╭──
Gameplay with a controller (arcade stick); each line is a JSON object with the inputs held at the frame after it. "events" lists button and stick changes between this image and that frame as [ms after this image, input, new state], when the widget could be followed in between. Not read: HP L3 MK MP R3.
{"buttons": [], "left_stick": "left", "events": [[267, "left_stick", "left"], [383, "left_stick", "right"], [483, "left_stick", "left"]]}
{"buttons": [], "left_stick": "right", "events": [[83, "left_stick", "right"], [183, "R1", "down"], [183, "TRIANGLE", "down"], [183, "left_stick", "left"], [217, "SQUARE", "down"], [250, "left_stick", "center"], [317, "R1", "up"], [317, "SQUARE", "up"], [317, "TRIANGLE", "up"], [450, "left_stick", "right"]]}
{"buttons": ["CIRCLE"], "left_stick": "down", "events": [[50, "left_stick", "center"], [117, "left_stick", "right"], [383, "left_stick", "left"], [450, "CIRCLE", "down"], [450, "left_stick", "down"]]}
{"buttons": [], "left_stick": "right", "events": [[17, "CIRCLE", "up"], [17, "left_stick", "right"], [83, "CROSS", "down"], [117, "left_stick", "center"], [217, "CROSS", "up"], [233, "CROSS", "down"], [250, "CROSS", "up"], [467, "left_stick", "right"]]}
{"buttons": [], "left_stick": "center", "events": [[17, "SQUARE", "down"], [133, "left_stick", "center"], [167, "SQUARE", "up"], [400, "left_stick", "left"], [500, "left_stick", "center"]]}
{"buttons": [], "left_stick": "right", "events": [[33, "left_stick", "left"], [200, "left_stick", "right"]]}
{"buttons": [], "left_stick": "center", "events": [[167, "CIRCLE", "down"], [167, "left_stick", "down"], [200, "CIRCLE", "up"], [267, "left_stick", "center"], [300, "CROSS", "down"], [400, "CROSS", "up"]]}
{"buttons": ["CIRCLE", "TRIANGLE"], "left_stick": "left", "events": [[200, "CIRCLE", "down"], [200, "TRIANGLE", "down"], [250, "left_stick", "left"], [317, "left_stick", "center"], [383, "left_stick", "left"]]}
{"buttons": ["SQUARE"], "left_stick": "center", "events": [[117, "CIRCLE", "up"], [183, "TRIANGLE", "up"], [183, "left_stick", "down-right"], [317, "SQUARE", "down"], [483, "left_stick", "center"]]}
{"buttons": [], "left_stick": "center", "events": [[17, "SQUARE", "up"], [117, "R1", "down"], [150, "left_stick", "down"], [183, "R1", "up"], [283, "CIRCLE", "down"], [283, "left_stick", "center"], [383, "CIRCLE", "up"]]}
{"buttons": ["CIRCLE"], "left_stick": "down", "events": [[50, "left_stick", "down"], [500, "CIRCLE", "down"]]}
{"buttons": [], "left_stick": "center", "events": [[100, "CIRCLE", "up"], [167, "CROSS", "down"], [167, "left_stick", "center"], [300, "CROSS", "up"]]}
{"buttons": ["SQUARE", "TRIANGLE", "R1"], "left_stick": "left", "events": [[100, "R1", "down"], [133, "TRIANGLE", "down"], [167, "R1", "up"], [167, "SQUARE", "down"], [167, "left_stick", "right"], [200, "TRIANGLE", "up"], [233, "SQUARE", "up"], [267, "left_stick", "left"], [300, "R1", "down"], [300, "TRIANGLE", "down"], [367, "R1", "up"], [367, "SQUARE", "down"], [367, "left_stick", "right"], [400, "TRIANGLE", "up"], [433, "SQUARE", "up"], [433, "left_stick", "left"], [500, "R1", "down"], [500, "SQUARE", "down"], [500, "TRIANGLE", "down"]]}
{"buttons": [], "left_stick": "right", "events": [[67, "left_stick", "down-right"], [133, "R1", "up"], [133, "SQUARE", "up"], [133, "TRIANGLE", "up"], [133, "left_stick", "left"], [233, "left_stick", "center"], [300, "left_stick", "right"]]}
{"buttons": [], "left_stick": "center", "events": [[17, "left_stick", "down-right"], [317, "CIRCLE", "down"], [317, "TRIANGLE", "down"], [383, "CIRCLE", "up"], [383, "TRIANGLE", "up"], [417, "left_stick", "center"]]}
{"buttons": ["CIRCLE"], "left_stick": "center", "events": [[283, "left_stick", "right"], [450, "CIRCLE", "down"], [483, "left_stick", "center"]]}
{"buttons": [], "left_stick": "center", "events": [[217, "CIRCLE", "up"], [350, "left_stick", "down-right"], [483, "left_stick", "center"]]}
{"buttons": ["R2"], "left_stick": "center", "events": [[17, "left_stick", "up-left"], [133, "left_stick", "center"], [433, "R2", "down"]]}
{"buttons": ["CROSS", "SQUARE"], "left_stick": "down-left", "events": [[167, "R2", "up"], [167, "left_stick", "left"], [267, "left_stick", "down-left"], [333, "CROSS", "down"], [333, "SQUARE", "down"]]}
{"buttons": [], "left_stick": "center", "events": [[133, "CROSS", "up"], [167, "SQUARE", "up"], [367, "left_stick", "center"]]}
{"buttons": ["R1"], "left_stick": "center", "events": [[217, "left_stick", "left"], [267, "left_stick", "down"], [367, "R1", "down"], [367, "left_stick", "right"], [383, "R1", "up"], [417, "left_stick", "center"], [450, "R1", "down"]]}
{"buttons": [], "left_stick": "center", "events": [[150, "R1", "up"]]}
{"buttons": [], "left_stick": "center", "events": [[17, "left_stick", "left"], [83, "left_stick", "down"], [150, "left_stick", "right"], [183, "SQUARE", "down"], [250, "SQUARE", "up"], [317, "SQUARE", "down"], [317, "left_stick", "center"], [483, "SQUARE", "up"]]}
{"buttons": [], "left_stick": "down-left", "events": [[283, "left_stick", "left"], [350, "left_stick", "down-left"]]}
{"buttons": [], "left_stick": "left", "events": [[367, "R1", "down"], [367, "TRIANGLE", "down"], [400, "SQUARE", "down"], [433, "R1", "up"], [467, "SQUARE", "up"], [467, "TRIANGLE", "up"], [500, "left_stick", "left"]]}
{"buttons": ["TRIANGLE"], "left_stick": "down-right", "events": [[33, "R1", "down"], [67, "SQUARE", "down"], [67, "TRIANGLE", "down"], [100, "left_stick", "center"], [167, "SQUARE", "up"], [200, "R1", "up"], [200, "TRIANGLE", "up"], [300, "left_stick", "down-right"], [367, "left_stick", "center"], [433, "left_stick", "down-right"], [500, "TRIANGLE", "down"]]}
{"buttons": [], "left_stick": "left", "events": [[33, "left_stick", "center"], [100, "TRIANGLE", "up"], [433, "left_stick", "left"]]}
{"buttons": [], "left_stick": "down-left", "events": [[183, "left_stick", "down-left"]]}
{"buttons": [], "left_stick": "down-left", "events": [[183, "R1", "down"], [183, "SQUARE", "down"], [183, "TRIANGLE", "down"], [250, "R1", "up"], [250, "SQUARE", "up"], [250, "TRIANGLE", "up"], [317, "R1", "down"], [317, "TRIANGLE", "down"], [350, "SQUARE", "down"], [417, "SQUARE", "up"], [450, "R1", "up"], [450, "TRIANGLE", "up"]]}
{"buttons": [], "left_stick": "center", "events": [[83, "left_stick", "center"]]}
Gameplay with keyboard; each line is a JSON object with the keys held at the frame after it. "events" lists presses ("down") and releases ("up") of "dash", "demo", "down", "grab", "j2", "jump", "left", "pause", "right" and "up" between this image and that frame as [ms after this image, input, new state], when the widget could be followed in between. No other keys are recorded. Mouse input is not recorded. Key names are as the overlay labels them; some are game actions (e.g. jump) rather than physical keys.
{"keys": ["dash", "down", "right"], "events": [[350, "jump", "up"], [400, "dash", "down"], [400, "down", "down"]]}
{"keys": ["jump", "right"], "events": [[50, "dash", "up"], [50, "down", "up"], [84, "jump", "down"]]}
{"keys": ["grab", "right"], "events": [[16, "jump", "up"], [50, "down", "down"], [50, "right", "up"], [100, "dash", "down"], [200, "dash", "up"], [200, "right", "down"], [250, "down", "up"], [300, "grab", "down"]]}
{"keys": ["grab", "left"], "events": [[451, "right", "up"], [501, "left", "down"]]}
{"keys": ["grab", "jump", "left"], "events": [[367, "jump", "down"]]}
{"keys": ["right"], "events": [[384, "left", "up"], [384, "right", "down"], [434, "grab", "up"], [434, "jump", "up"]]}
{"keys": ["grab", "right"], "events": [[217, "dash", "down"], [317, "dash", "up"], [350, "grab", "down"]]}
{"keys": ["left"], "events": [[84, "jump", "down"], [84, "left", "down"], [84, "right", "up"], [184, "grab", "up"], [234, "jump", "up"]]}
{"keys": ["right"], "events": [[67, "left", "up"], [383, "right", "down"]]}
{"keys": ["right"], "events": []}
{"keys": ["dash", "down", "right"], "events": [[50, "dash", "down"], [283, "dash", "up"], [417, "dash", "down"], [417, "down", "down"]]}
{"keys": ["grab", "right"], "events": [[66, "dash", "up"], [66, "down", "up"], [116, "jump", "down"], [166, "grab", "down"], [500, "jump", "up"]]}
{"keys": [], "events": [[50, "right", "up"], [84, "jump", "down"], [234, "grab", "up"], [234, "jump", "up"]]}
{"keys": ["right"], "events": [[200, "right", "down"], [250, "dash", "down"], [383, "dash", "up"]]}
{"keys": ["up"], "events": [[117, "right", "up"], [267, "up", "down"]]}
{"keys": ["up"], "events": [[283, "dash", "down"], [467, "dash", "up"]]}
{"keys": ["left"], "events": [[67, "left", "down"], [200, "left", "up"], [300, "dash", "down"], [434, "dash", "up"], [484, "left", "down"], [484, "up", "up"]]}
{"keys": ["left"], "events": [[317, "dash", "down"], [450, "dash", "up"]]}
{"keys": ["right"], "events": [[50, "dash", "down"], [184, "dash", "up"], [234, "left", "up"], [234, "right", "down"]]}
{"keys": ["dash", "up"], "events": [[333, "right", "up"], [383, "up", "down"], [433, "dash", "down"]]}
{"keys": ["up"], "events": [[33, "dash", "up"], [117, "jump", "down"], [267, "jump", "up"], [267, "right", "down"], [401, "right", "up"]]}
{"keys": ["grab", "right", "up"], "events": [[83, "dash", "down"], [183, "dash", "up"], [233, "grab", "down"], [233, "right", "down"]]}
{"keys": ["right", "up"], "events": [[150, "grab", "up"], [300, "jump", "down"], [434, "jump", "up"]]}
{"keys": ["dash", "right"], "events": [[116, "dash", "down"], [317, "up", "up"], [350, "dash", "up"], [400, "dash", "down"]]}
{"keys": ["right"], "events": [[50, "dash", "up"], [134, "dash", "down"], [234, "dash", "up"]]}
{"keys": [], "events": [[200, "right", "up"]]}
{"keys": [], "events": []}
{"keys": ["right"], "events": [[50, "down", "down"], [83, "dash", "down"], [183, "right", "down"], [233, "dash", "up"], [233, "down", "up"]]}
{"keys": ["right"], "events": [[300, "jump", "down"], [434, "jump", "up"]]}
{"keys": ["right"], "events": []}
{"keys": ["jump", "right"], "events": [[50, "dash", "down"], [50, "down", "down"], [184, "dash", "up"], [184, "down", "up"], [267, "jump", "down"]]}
╰──
Select the lines from the entries that include the word "frame".

**Result below:**
Gameplay with a controller (arcade stick); each line is a JSON object with the inputs held at the frame after it. "events" lists button and stick changes between this image and that frame as [ms after this image, input, new state], when the widget could be followed in between. Not read: HP L3 MK MP R3.
Gameplay with keyboard; each line is a JSON object with the keys held at the frame after it. "events" lists presses ("down") and releases ("up") of "dash", "demo", "down", "grab", "j2", "jump", "left", "pause", "right" and "up" between this image and that frame as [ms after this image, input, new state], when the widget could be followed in between. No other keys are recorded. Mouse input is not recorded. Key names are as the overlay labels them; some are game actions (e.g. jump) rather than physical keys.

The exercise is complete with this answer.